▶ [TEXT PASSAGE]:
But this is not a corporate product, or any sort of corporate code. Nobody’s personal data will be impacted if I forget (which I won’t).

In the meantime, Uber, which is probably the highest profile start up, which has money being flung at it right left and centre by venture capitalists, managed to put a database key up on Github.

I don’t understand this. Why is Uber database related information anywhere near Github anyway? If they are planning to sell this as a product, why would you put anything related to it on an open repository?

I like the idea of an online repository for my own stuff. I don’t actually love Github but it’s easy enough to work with and, a bit like Facebook, everyone uses it. But that doesn’t mean any corporate site should allow access to unless they are open sourcing some code and even then, any such code really should be checked to ensure it doesn’t present any risk to the corporate security of the company.

Database keys in an open repo: there really is no excuse for this regardless of whether you’re a corporate or an individual.

 

Language skills.

▶ [WORK INSTRUCTION A]: Reproduce the passage on Uber's database key from "In the meantime, Uber, which" to "an open repository?".

▶ [ENTRIES PROVIDED]:
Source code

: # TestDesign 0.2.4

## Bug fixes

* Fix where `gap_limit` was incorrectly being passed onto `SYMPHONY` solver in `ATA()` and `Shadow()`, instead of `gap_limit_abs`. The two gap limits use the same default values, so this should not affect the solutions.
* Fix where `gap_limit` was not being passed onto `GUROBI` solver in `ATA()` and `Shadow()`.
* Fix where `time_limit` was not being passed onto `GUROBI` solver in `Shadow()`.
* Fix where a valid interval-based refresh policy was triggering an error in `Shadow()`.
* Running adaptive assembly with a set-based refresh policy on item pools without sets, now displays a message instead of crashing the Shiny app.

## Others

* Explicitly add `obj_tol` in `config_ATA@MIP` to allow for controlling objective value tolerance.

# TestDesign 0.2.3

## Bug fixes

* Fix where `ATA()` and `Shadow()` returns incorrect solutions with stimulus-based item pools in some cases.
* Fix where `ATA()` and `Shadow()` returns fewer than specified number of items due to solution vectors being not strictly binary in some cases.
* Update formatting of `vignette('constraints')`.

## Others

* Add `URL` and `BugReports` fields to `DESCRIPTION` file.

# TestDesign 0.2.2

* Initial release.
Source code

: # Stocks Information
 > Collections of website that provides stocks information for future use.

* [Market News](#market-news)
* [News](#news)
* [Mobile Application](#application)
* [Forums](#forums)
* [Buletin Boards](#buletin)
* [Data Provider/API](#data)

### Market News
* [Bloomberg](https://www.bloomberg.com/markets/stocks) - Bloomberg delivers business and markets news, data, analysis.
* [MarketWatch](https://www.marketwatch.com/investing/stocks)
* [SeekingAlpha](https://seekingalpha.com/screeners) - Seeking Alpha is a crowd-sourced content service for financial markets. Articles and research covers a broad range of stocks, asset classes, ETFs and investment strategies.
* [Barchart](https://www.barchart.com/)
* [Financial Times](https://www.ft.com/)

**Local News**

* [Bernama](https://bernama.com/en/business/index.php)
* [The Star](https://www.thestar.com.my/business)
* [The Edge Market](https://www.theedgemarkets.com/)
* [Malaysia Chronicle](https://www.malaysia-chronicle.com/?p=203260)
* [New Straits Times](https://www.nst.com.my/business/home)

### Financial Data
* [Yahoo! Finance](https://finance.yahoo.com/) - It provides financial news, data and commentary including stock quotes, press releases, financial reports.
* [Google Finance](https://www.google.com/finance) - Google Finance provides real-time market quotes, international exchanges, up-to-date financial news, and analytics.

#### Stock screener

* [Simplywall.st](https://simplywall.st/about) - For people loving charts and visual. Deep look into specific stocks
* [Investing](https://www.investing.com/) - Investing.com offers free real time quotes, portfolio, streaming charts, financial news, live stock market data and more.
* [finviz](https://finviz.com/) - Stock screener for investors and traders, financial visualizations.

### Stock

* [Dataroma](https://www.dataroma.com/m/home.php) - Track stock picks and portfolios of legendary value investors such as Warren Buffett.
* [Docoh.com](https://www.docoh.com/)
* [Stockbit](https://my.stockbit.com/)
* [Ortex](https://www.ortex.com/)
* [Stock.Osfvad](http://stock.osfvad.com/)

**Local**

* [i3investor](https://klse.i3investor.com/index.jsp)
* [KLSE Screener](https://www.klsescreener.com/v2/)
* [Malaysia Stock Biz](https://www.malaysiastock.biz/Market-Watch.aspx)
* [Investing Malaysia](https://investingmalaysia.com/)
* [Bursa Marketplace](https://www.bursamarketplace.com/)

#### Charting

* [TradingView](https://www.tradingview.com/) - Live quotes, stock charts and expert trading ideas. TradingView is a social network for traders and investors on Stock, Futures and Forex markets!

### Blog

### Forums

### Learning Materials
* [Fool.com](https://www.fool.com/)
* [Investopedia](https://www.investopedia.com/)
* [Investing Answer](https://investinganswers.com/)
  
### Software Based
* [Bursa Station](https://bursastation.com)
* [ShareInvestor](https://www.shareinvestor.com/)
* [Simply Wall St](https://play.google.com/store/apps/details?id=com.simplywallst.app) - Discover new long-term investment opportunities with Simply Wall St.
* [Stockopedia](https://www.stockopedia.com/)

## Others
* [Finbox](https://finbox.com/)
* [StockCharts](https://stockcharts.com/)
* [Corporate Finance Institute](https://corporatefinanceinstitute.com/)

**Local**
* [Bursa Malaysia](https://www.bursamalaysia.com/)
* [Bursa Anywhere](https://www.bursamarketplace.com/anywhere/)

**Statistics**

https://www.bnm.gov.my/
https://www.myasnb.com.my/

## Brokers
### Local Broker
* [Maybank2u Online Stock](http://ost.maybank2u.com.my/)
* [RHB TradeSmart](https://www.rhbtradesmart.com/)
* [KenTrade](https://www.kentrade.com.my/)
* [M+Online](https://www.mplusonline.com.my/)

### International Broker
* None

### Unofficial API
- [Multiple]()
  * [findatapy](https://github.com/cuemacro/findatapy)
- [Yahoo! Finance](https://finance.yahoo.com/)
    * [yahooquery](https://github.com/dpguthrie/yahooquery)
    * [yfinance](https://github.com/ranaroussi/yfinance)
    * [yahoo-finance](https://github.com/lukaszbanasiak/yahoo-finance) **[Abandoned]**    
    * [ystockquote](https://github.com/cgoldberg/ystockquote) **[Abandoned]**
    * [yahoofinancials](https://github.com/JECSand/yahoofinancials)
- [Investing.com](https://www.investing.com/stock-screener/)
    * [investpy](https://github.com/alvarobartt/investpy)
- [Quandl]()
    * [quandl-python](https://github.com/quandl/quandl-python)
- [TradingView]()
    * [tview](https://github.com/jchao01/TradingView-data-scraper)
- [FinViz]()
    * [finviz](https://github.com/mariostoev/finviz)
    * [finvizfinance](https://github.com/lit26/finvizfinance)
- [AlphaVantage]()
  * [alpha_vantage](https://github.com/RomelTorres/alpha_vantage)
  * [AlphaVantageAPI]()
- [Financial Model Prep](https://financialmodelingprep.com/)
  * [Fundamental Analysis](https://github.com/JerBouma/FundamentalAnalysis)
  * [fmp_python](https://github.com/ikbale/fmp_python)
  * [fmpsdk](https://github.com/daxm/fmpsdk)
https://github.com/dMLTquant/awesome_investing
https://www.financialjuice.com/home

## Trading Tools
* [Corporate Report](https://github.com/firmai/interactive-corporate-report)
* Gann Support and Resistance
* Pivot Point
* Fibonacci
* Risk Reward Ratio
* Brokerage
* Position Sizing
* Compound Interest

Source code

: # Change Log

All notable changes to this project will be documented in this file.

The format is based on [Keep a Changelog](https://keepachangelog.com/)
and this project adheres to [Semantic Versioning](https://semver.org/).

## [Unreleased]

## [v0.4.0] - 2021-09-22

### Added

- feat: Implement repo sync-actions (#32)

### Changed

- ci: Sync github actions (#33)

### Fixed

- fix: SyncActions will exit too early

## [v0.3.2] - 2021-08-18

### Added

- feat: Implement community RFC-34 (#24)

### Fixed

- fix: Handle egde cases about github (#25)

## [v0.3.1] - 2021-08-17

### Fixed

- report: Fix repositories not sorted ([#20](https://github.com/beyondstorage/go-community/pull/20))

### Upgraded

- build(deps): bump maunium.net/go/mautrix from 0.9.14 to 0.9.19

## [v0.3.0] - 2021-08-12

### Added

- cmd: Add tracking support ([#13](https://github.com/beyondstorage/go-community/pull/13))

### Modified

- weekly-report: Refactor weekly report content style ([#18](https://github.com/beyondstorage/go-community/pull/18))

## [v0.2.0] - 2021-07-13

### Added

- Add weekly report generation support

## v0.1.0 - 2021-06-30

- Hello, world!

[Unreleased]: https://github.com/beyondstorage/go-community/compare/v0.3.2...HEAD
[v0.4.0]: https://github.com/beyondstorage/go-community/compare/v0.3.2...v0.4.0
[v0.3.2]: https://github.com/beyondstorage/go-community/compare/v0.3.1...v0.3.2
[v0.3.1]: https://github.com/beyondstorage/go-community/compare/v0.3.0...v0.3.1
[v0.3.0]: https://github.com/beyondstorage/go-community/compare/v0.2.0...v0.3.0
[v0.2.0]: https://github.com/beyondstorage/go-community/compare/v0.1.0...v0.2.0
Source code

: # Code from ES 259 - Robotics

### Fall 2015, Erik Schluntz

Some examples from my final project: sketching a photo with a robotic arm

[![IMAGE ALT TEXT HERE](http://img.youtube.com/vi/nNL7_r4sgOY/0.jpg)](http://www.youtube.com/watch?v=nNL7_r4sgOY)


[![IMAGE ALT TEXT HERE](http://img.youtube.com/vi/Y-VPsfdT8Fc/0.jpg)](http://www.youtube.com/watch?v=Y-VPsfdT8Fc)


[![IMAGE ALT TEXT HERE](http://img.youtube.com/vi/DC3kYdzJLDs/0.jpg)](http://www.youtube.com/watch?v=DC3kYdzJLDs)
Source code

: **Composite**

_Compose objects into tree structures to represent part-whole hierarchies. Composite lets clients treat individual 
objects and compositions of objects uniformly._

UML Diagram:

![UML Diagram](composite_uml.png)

▶ [WORK INSTRUCTION B]: Pick out every line of the listing that contains the string "TradingView".

▶ [EXERCISE ANSWER A]:
In the meantime, Uber, which is probably the highest profile start up, which has money being flung at it right left and centre by venture capitalists, managed to put a database key up on Github.

I don’t understand this. Why is Uber database related information anywhere near Github anyway? If they are planning to sell this as a product, why would you put anything related to it on an open repository?

▶ [EXERCISE ANSWER B]:
* [TradingView](https://www.tradingview.com/) - Live quotes, stock charts and expert trading ideas. TradingView is a social network for traders and investors on Stock, Futures and Forex markets!
- [TradingView]()
    * [tview](https://github.com/jchao01/TradingView-data-scraper)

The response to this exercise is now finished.